Tem gente que nasce em berço esplêndido.

Tem gente que nasce virada pra lua.

Marisa nasceu preta e favelada.

Virou doméstica, diarista, ambulante e foi se virando que conseguiu dar pro filho um casaco e um boné de marca. 

Tem menino que quer ir pra Disney. 

Tem menino que quer ir num jogo da Champions. 

O dela queria vestir o boné e o casaco da vitrine. 

Foi o vizinho que acordou Marisa. Corre lá que os PMs tão dando um esculacho no seu filho e na sua filha. 

Marisa salta da cama e chega na cena de pijama. Meus filhos não são traficantes, não senhor. Essas roupas de marca eu comprei na prestação. Sou trabalhadora, aqui não tem nenhum bandido.

A roupa é do shopping, mas e o radiocomunicador, heim?

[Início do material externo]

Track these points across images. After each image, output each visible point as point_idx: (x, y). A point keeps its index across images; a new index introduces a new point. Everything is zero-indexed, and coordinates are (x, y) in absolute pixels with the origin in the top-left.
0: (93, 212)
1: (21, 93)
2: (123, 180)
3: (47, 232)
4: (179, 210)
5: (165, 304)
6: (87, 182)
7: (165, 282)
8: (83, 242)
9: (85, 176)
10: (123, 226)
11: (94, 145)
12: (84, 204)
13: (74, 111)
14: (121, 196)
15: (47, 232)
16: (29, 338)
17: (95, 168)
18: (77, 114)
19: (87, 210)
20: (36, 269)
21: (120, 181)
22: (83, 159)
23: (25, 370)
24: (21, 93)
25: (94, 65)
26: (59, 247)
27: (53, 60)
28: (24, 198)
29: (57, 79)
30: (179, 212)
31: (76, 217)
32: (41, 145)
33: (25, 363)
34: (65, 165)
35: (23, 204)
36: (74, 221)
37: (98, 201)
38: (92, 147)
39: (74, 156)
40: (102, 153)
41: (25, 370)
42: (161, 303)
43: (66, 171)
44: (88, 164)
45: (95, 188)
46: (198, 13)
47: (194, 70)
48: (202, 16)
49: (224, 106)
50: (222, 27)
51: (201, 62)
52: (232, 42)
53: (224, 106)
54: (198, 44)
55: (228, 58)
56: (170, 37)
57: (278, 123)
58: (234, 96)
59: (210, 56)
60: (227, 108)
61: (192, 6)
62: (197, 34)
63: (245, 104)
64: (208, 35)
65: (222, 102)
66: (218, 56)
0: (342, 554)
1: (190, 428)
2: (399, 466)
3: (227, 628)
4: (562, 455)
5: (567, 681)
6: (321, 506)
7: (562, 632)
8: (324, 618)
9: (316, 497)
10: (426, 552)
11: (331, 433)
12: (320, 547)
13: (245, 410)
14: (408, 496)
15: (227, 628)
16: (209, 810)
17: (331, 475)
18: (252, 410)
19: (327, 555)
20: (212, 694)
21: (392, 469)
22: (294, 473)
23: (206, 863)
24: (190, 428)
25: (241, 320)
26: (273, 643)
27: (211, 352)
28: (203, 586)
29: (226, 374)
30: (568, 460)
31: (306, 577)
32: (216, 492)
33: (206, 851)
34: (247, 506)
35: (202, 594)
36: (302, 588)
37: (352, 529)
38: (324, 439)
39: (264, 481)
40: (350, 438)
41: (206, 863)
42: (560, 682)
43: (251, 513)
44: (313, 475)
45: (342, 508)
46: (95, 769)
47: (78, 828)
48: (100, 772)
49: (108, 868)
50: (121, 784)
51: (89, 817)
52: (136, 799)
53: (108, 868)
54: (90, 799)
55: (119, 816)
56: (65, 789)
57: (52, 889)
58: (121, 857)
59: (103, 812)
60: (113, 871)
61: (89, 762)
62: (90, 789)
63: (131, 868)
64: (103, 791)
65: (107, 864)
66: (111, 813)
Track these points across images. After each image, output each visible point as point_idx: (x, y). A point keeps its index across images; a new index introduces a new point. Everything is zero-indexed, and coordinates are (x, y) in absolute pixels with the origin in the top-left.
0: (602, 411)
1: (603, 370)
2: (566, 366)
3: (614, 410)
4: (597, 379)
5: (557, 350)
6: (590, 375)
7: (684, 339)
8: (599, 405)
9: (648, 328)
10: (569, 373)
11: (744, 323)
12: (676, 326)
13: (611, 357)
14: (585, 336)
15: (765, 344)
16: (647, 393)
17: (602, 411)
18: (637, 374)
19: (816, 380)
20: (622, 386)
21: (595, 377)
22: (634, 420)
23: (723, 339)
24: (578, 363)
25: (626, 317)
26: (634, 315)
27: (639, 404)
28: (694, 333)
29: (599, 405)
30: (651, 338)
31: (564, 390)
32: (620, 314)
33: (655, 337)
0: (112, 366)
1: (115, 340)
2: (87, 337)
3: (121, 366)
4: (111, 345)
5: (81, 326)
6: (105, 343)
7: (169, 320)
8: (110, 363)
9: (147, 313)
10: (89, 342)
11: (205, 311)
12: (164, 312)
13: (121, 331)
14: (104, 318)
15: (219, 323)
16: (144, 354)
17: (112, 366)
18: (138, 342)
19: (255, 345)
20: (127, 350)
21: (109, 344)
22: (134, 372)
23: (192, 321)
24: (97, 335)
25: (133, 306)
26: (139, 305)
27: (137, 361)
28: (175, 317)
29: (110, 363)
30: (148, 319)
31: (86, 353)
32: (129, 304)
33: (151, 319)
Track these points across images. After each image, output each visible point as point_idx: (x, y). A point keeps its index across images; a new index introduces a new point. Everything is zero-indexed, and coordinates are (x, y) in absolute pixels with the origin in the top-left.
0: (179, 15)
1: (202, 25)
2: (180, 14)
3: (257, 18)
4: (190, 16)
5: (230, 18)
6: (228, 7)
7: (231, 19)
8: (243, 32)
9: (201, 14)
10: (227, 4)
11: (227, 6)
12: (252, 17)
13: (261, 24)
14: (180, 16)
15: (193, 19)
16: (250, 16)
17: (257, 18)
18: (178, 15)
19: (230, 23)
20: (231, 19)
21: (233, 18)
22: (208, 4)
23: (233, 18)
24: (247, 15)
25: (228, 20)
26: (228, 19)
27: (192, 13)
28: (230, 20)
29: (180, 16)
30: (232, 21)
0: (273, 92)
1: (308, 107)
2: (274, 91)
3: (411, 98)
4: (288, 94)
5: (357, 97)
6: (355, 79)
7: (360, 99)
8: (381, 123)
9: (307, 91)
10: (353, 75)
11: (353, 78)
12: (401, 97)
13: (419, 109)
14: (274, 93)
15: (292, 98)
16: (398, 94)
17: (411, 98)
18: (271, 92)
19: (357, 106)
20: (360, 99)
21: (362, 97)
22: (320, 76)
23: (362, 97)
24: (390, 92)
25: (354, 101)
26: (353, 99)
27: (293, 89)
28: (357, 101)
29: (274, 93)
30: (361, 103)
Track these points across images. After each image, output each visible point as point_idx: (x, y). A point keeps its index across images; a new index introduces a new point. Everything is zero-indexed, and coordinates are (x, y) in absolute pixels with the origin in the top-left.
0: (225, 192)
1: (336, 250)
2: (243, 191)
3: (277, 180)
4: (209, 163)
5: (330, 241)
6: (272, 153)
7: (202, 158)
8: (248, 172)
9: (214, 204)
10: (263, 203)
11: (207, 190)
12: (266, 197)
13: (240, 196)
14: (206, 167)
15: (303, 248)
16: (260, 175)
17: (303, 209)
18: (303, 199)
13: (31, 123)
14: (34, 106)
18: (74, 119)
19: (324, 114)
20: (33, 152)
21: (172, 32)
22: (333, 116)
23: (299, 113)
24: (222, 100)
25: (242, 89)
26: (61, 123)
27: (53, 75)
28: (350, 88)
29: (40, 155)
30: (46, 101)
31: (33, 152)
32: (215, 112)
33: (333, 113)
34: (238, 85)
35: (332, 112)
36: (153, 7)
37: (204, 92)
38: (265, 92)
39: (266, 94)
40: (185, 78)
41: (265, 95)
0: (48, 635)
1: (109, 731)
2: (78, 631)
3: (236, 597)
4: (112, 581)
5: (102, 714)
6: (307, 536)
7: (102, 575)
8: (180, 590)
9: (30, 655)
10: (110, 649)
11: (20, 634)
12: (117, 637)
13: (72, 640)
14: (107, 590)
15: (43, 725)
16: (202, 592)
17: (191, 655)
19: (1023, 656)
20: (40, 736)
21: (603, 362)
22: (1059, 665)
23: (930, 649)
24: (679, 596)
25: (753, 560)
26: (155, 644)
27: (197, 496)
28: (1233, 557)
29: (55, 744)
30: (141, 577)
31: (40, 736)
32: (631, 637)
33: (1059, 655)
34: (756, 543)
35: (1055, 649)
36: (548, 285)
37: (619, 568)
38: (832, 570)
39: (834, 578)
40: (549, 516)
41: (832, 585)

Tem rádio aqui não, senhor.

O PM resolve aplicar sua própria justiça. Manda Marisa bater nos filhos. Senta mão neles, mas senta forte, que senão batemos nós.

Marisa nega. Nunca bati em filho meu, não vai ser agora, senhor. Eles não fizeram nada.

Os PMs ficam putos. Um deles vem por trás e dá uma coronhada de fuzil na nuca de Marisa. Ela cai e eles partem. Piranha.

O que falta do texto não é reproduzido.